Financial News Reports Mislead On Gold Hedges

Includes: ABX, AUY, GDX, GLD, IAU
by: Russ Winter

To a thinking person, it's becoming increasingly evident that financial reporters are falling victim to misinformation through phony "leads." These leads typically come from "sources" who have skin in the game or a trading position to covet. One can only assume financial reporters are becoming too lazy to verify the truthfulness of such "leads."

Case in point was two stories about gold mining firms "increasing hedging," as if in some kind of a tizzy fit or panic. First Bloomberg ran the story, and now the Financial Times has joined the fray. It appears sentiment is so negative toward miners and gold that just about anything is believed and published unquestioned.

The reality is the diametric opposite. Producers have reduced forward hedges to only 4,413 futures contracts on the Comex, according to the most recent Commitment of Traders report. This is down from over 200,000 contracts last October and goes along way toward explaining why the Comex gets almost no new physical delivery of gold to its warehouse of late. Lacking in real gold, perhaps some speculators who short the yellow metal prefer to plant false information instead. One glance at the CoT Barchart on producers shows (in red) how absurd this rush-to-hedge story really is.

The reason for the complete lack of producer hedging is easy to discern. First, production is difficult to replace and most firms don't want to sell what they have left at artificially depressed prices. Beyond being bullish on gold, they would rather go down fighting. Remaining shareholders would have no tolerance for hedging now.

Secondly, hedging is often incorporated to secure financing for the construction of new mine projects. Right now, there are few (if any) new projects getting underway.

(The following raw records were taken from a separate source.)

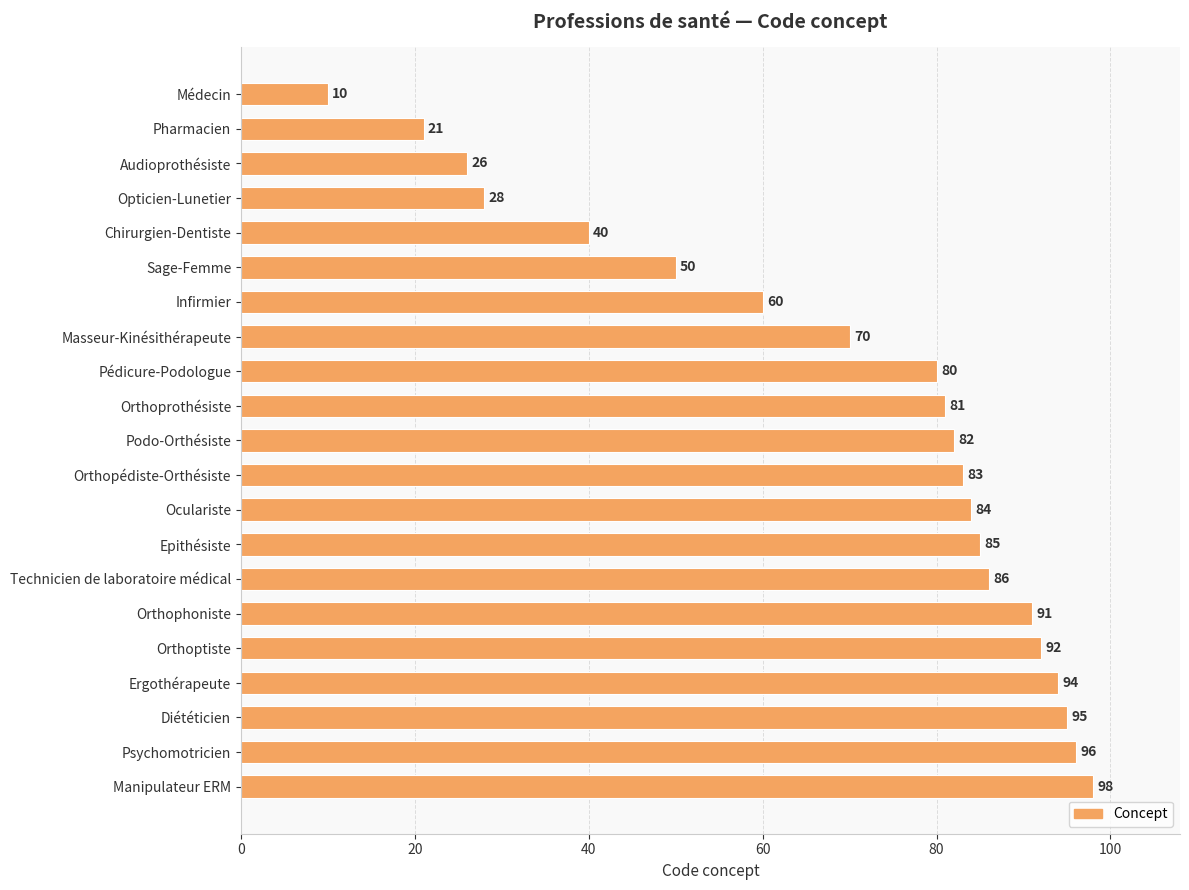

How many data points are less than 82?

10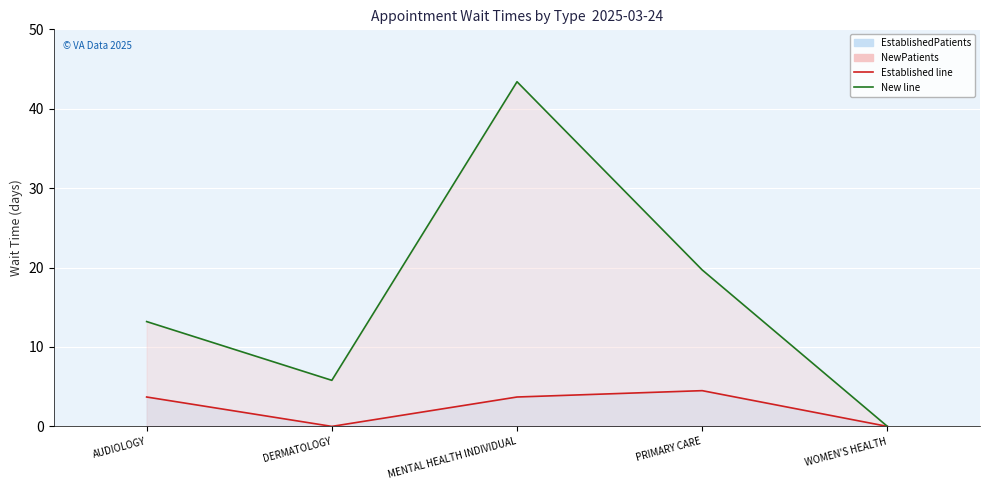

How many series are shown in this chart?

2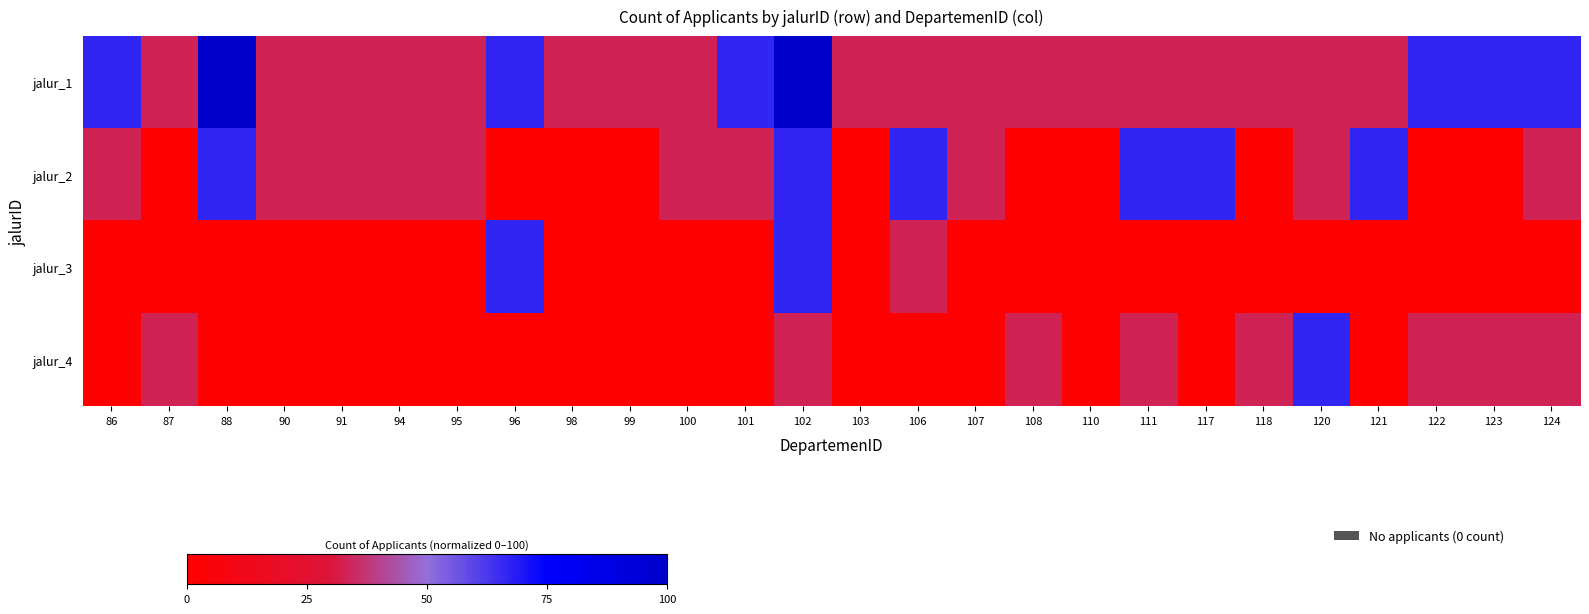

Which category has the highest value across all series?

88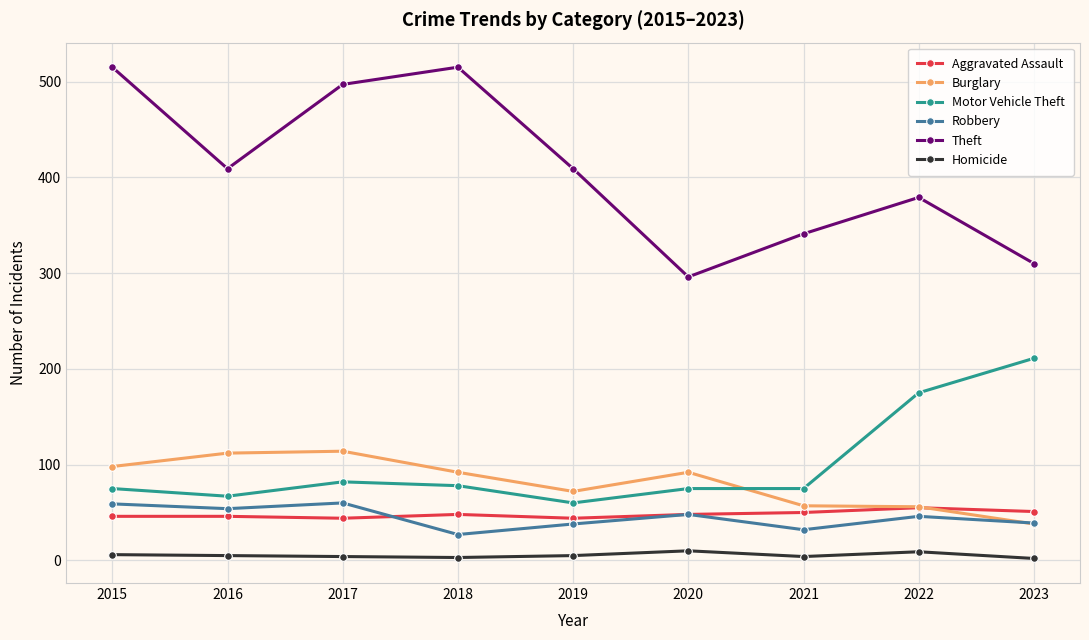

True or false: Robbery and Theft intersect in this chart.

False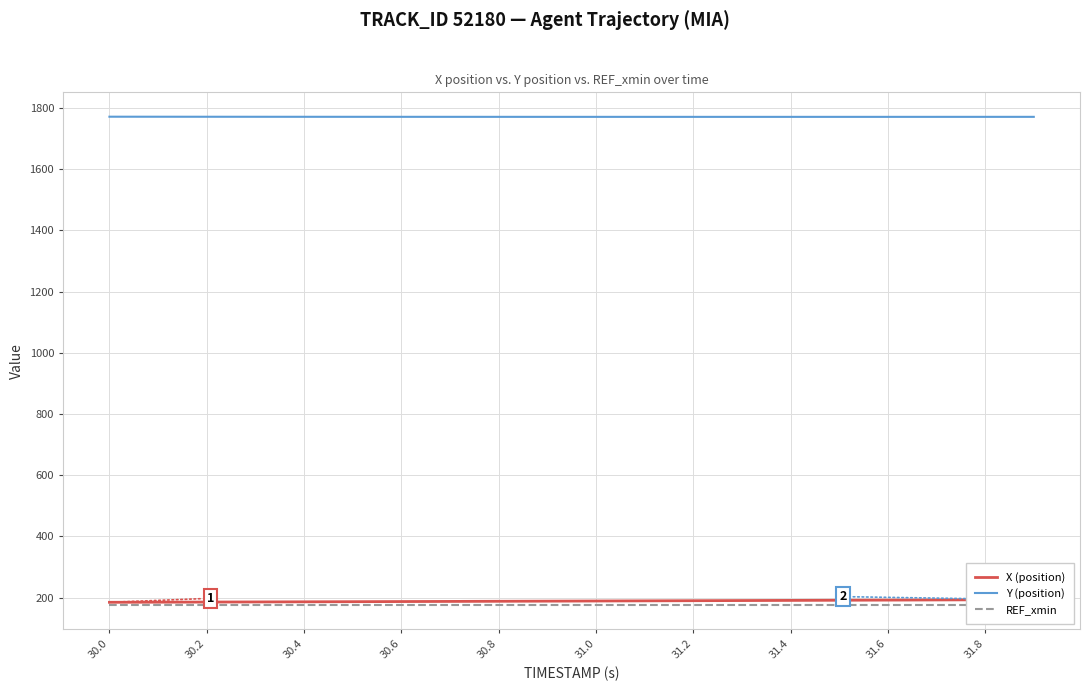

Is it true that X (position) equals 113.6 at 30.4?

False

Finally, I suggest the reason hedging is down is because many firms are moving to shut in marginal high-cost production. High cost production is the type most likely to be hedged. Case in point, Barrick Gold Corp. (NYSE:ABX). It has announced plans to either sell, close or curb production at 12 of 27 mines, representing 25% of total production. Thus, a firm like ABX has every incentive to reduce or even close out hedges. Others such as Yamana Gold, Inc. (NYSE:AUY), which is Canada's fourth-largest gold miner, also just cut production forecasts because of efforts to reduce costs. The list goes on as this industry could be looking at 10% to 20% drops in production as marginal producers need higher gold prices to continue to operate.

Hedging activity should be monitored, but fortunately increased hedging is far down on the list of "to do activities" for producers. Accordingly investors should favor those firms that do not hedge the upside away.

Disclosure: I have no positions in any stocks mentioned, and no plans to initiate any positions within the next 72 hours. I wrote this article myself, and it expresses my own opinions. I am not receiving compensation for it (other than from Seeking Alpha). I have no business relationship with any company whose stock is mentioned in this article.